Chatham & The Medway

April 21, 2022
21 April - HM 178. Chatham

The wide Medway estuary leads you to Gillingham, Rochester and Chatham. Today, modern commercial ships busy its entrance, but it is the Royal Navy who left their mark here building 500 ships over 400 years.

Branching off the Thames, all vessels are obliged to re-tune their VHF radio to be under "Peel Ports" authority. From their CCTV base in Liverpool, they control the water here, ensuring that vessels (like mine!) do not get too close to a vast Liquid Natural Gas vessels and other ships unloading on the featureless and eerie Isle of Grain.

Relics abound from several centuries:

~ Upnor Castle - a 1559 Elizabethan "Artillery" fort which failed to stop the Dutch Navy capturing the British Navy in 1667.
~ The Royal Navy Chatham Dockyards - first established in 1570 and still building RN Submarines nearly 400 years later.
~ The Royal Dockyard at Sheerness - established by Samuel Pepys at the mouth of the Medway in 1665.
~ The late 19C Forts of "Hoo" and "Darnet" built to defend a French attack that never came.

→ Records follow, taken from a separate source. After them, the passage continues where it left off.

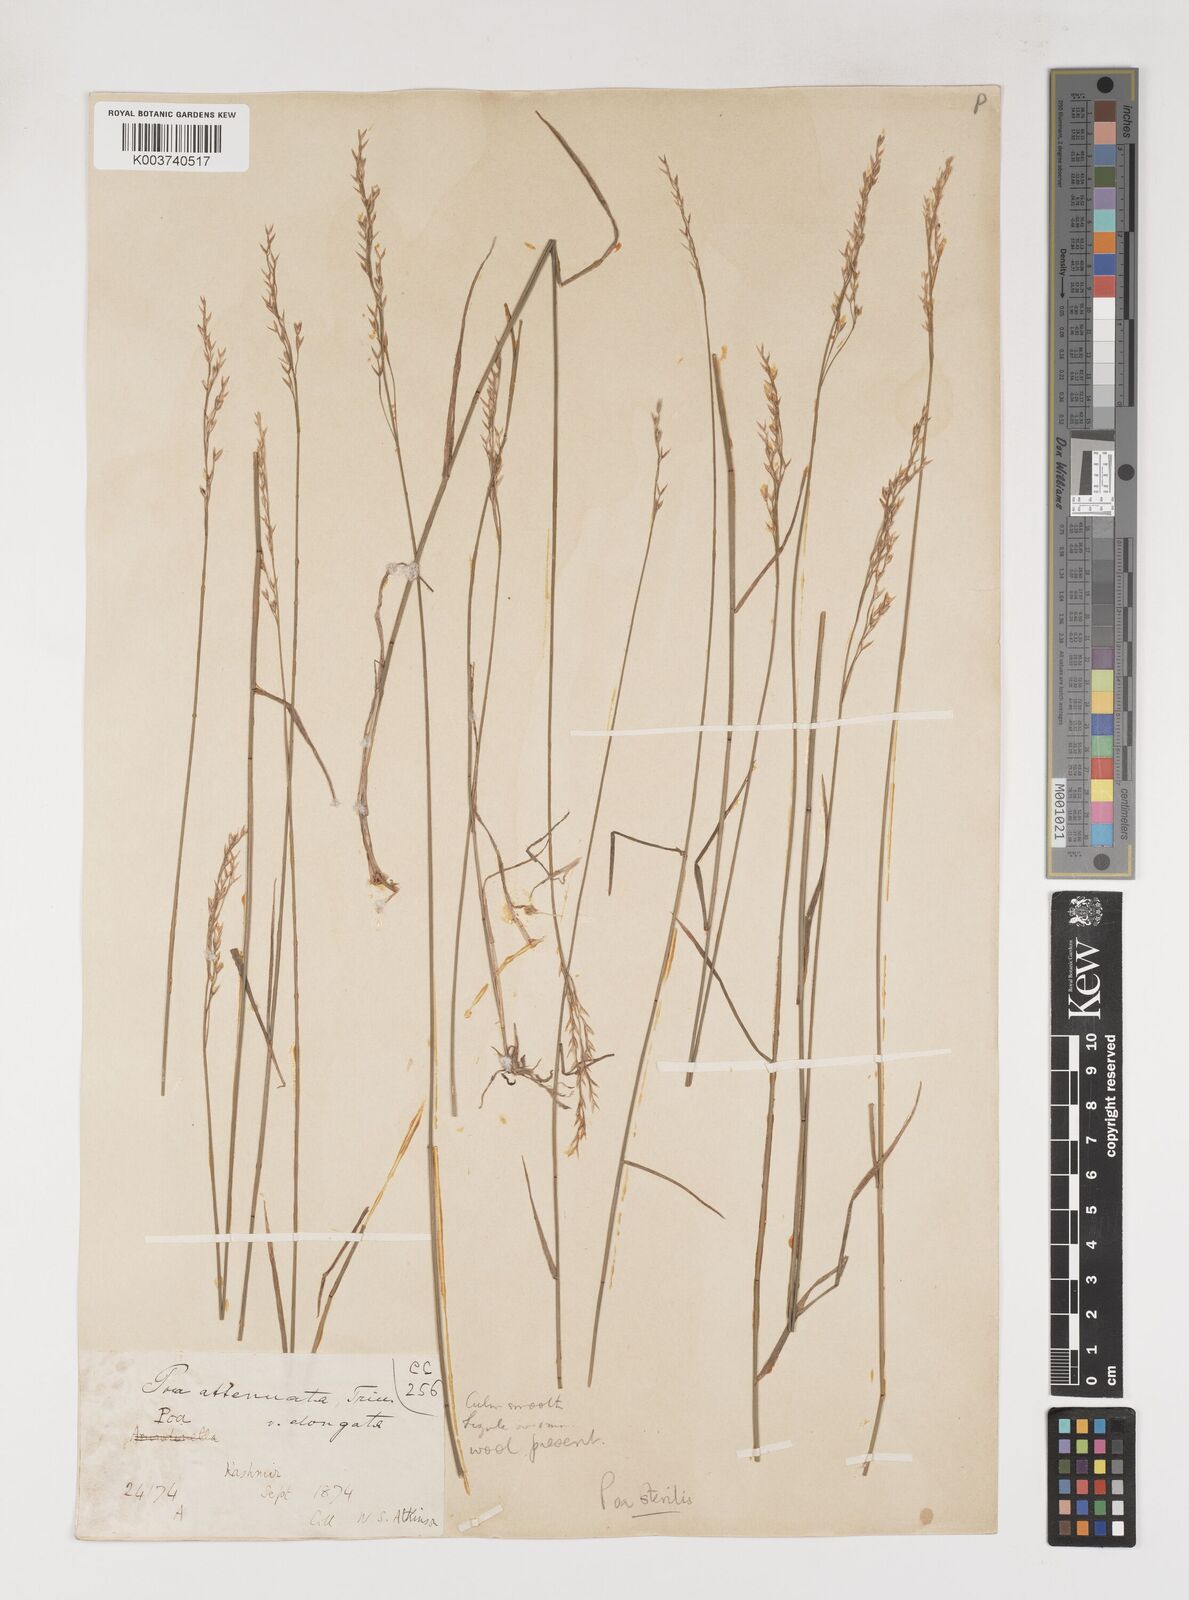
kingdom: Plantae
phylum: Tracheophyta
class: Liliopsida
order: Poales
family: Poaceae
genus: Poa
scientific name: Poa sterilis
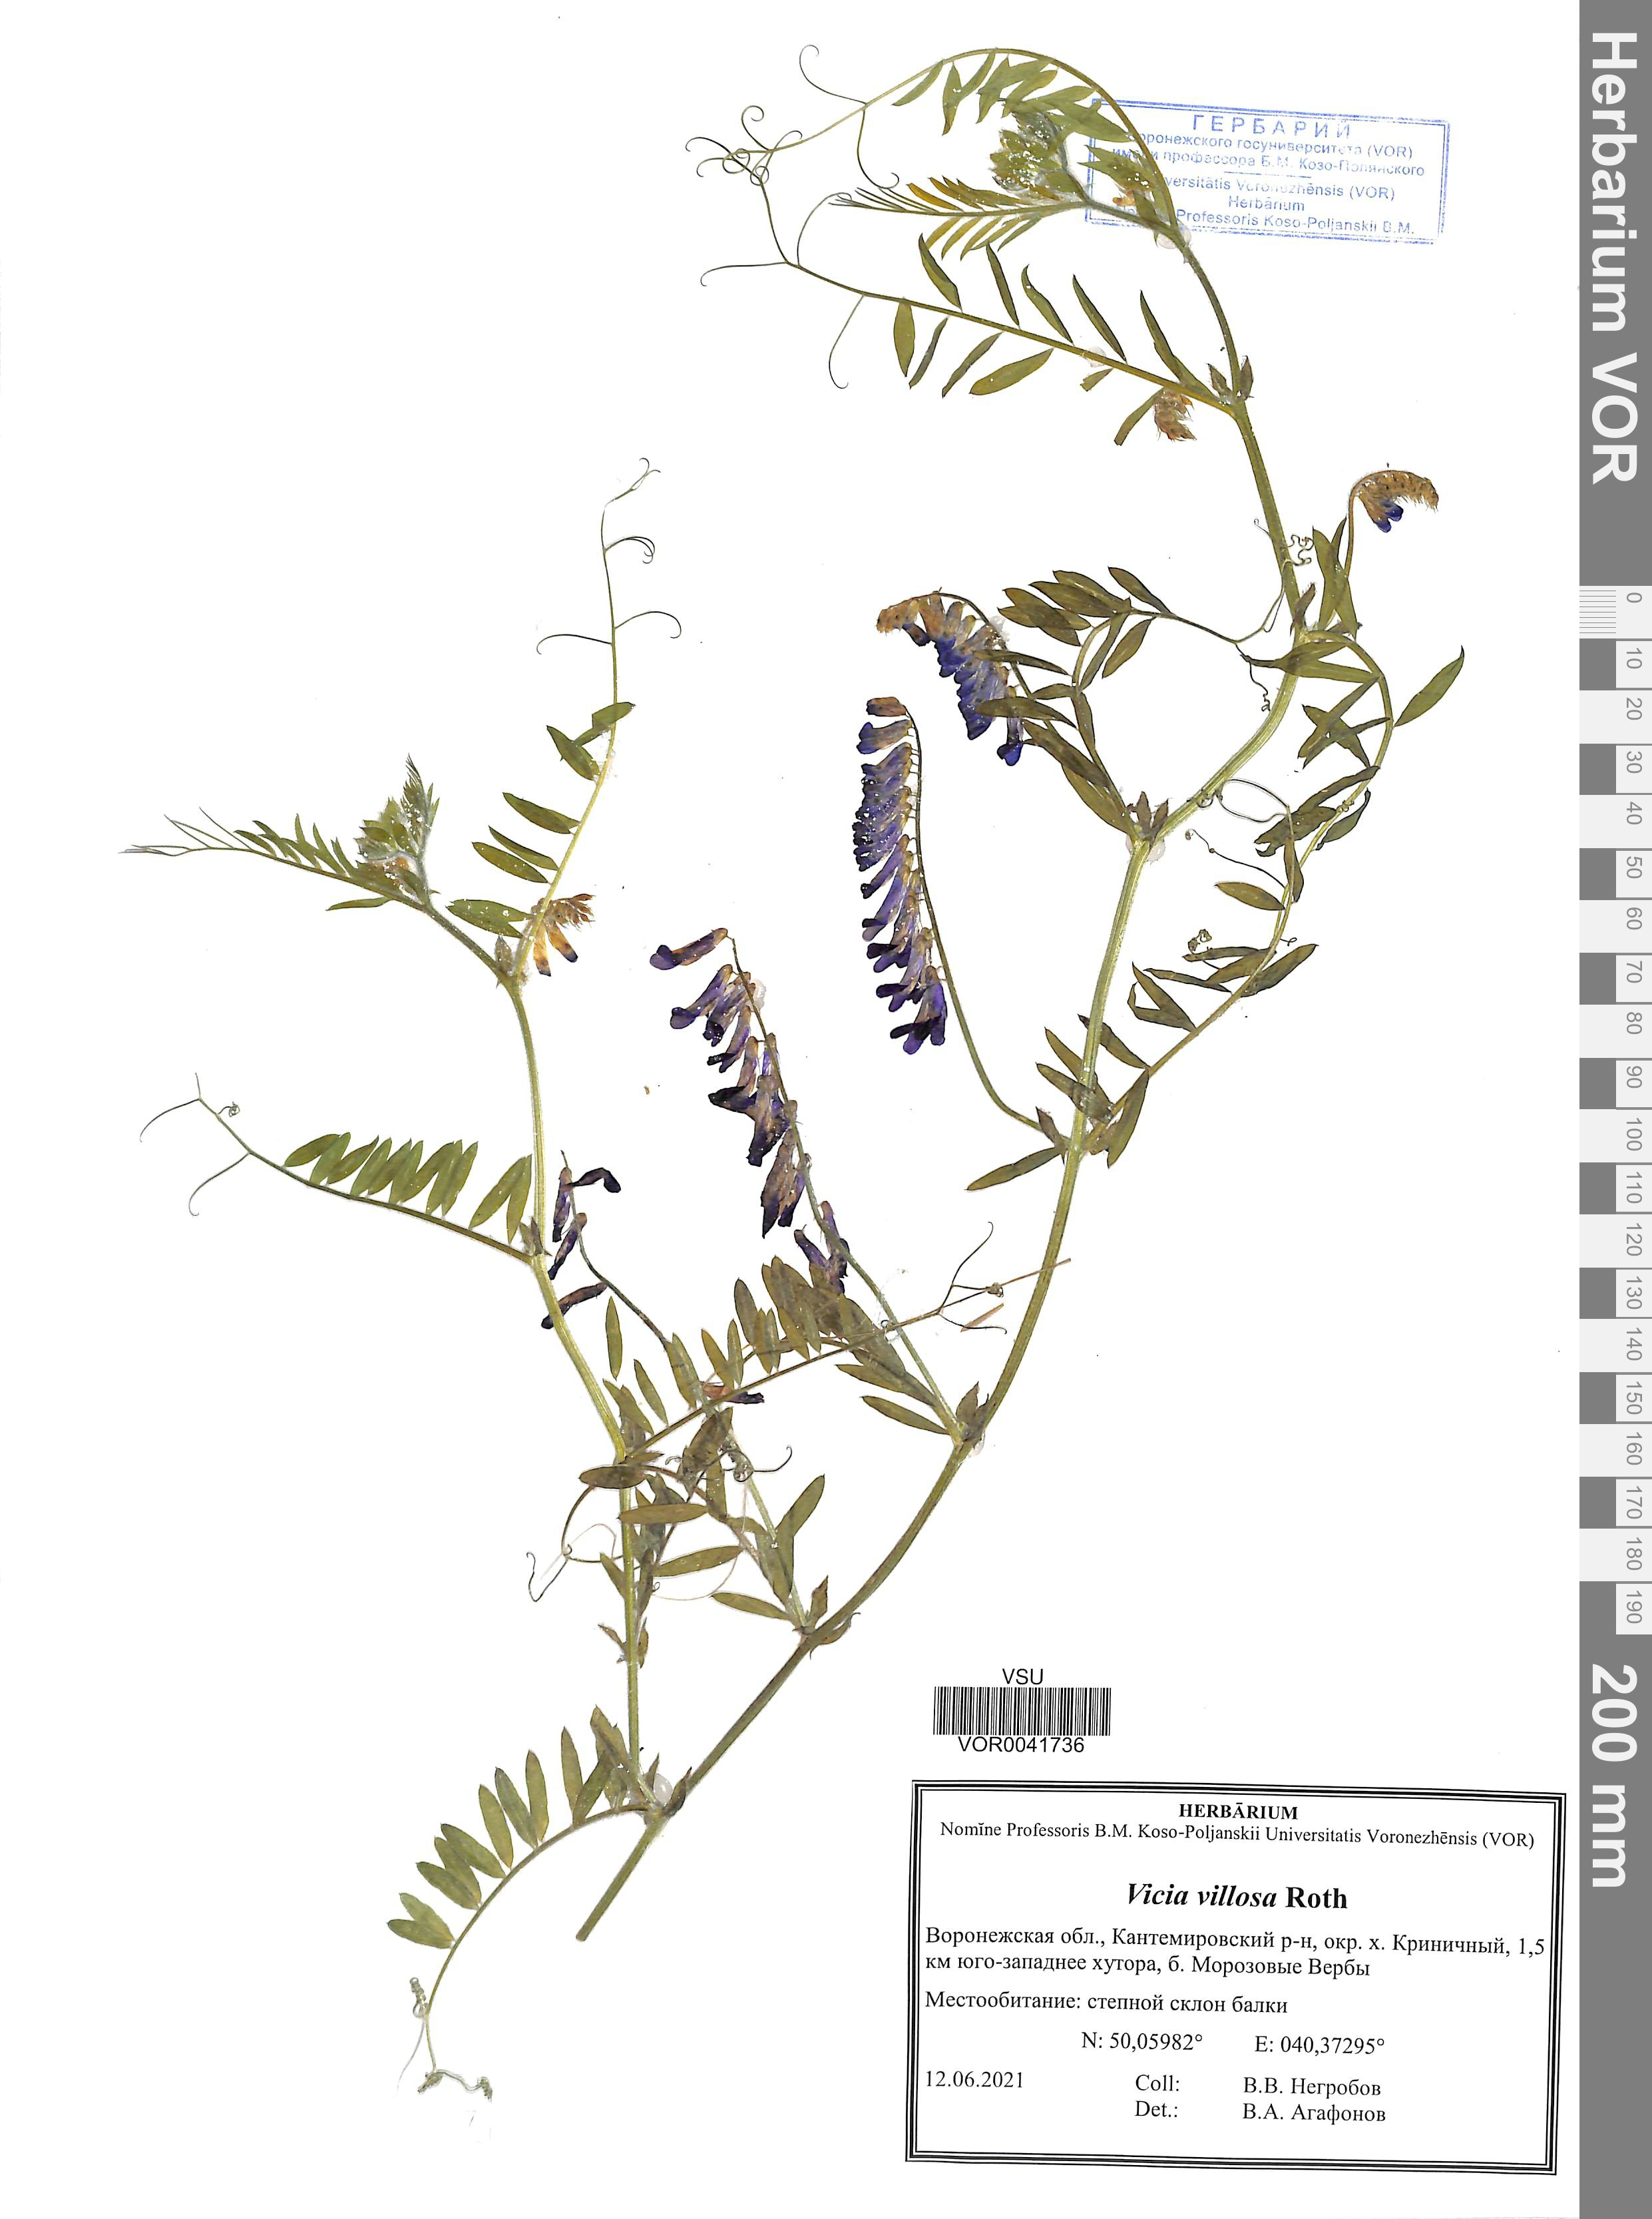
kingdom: Plantae
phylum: Tracheophyta
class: Magnoliopsida
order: Fabales
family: Fabaceae
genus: Vicia
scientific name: Vicia villosa
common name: Fodder vetch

In central Chatham, Bob Read (photo 6), is HM on the ground in the near deserted Victorian dockyard. His port is slowly being developed into marinas and waterside flats, he is set to be one of the last mariners to work in Chatham.

What is thriving however is the Historic Dockyard museum. Full of well maintained ships from all eras, it includes the famous "Ropery" where traditional ropes are still made in Europe's longest brick building - stretching nearly 1/4 mile.

For centuries, the RN's wooden ships suffered from a marine boring mollusc "Teredo Navalis". They discovered that by bringing the fleet from salty Portsmouth into the fresh water of the Medway, this pest was killed off. The same with a modern boat. To keep your boat's hull clear of growth (Photo 10), you simply alternate between salt and fresh water.

Photo 1 is the "Harbour Master's House" in the Dockyards - for many centuries it looked out over the world's finest navy. I do recommend a visit.